Describe Your Research

Metadata

Metadata is information about a data set that conveys how the data were created and explains important factors that are not always apparent from just looking at the data itself.

Standards

Various government agencies and other organizations have created metadata standards to guide data developers within different research fields to facilitate data sharing and usability. For example, if you are working with sequencing data, in many cases you will be required to submit data to the Sequence Read Archive. Knowing where you’ll deposit the data can help you to collect and prepare the right metadata so that the submission process goes smoothly at the end of your research project. The software you use can also make this easier. For example, many GIS programs will allow you to create basic metadata that resides alongside the spatial and attribute data you create.

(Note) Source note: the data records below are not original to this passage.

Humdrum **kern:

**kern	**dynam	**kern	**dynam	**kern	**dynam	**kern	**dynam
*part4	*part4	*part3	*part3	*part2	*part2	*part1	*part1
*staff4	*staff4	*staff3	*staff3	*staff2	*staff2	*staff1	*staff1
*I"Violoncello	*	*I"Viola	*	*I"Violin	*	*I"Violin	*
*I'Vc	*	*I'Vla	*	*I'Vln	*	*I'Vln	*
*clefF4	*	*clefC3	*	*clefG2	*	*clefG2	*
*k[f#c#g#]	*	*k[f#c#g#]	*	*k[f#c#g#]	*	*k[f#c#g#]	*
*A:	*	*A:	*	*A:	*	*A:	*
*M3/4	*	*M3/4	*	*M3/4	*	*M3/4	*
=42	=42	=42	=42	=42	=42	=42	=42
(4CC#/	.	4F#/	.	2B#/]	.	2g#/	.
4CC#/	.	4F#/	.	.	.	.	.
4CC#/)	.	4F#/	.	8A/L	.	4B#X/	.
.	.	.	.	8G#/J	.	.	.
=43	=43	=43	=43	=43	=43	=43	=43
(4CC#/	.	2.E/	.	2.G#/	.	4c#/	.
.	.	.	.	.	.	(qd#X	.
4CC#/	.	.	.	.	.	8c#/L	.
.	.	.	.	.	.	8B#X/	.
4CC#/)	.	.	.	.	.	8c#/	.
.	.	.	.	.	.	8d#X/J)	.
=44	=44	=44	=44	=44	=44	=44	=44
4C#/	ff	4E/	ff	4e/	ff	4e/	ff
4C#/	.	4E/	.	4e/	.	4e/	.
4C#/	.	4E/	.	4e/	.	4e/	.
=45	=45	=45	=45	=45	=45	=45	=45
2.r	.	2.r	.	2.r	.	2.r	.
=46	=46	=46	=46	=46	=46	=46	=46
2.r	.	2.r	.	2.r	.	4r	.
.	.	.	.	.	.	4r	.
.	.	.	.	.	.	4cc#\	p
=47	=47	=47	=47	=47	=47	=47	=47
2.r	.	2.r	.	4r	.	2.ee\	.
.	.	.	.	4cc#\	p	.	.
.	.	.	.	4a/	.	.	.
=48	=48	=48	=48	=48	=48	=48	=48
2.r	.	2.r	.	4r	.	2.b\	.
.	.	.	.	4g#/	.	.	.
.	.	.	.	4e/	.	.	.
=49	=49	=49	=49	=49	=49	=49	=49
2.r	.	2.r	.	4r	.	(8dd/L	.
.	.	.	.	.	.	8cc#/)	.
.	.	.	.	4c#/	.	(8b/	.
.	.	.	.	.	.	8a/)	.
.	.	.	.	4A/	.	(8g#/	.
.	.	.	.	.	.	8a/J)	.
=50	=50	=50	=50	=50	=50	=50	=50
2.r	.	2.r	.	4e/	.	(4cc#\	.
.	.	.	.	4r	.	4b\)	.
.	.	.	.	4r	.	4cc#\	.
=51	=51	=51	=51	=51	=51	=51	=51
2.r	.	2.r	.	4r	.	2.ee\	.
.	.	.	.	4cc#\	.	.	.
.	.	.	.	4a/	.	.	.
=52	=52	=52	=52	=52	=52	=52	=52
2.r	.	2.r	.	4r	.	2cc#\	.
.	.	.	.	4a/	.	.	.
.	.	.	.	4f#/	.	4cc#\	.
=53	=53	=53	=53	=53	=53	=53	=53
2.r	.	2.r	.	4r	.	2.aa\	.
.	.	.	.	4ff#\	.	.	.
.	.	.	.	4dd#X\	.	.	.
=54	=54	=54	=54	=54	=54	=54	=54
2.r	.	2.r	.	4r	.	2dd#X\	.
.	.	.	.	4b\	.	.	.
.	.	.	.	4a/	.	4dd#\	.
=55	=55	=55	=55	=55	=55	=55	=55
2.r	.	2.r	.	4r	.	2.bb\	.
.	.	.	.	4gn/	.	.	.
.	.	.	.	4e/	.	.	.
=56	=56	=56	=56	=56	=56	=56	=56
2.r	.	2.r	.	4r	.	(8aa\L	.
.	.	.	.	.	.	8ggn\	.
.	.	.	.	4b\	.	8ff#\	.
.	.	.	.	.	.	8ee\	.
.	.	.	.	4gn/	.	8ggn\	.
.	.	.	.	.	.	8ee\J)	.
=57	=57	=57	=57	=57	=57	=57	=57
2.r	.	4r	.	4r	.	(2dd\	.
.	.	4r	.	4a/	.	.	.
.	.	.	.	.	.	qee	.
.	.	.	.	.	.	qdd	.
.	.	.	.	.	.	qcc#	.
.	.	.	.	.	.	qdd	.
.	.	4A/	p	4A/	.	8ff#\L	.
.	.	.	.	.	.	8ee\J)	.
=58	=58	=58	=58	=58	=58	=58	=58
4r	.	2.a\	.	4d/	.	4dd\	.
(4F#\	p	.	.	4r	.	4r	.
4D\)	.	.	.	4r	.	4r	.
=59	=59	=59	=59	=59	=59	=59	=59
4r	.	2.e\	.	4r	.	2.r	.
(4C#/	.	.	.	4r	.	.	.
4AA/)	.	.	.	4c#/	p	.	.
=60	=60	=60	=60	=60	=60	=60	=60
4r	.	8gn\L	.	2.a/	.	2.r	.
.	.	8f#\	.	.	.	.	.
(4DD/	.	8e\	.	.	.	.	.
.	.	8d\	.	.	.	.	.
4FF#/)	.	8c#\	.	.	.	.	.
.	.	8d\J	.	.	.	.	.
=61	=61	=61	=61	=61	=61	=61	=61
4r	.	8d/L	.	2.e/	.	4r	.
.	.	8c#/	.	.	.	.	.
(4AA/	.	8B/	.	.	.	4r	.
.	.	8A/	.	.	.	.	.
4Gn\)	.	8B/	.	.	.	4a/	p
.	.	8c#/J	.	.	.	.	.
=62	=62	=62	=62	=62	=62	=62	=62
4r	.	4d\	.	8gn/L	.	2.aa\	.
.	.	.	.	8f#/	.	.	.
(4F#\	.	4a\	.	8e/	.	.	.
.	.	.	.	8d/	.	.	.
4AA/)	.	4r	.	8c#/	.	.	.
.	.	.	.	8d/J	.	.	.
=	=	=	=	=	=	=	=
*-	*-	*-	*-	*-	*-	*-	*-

When considering what metadata standards to use, select one based on your potential users and what information you need to convey to them. Funding bodies may also set requirements, so checking there along with potential sites for future data deposition are good places to start.

Controlled Vocabularies

There are many ways to describe a feature or response, which can lead to challenges for data analysis and interpretation. Employing a controlled vocabulary – a list of words or phrases that can be used in response to a question in a survey, or field in a database – can help. This reduces variation in responses, prevents extraneous variants of the same term (such as spelling mistakes or plurals). It can make it easier for participants to provide a response, or assistants to record an observation, if they are selecting from a pre-defined list. Include a ‘data dictionary’ of this vocabulary in your metadata.

Workflows

Research (and data analysis in particular) can generate a large volume of intermediate files. Document your data generation and analysis workflow throughout the project, noting which files and processes were used to create each subsequent file. 

Make documenting as you go a habit to save you time and headaches at the end of a project.

Different disciplines have different conventions on how to record this data documentation. Some researchers write out a list of steps, while others use a flowchart or a software system. (For example, geospatial researchers can use ArcGIS’ Model Builder.)

If you do not have an established convention available to you, consider adopting a:

  • Protocol or a standard operating procedure (SOP) to document the actions involved in sample processing and data collection.
  • Log to document actions taken to either collect data or analyze a dataset with specific software.
  • Codebook to list the codes and meanings assigned to each code used in a research project.
  • ReadMe file to describes the files present in a collection, give more information about each file, and/or describe a piece of software or an analysis script.

Need to get started and organize your research life? Check out:

These documents are based on GeorgiaTech Library and Stanford Library recommendations.

Plan to Share & Preserve

The files we work with for analysis may not necessarily be the ideal format for sharing or storing our data. For example, when sending a shapefile, it can be easy to forget to include one of the multiple files required to properly use the data which could render it useless. When possible, store and share data in open formats (i.e., a format that doesn’t need a specific software to open it, like a .csv compared to an .xls) to make your data more accessible.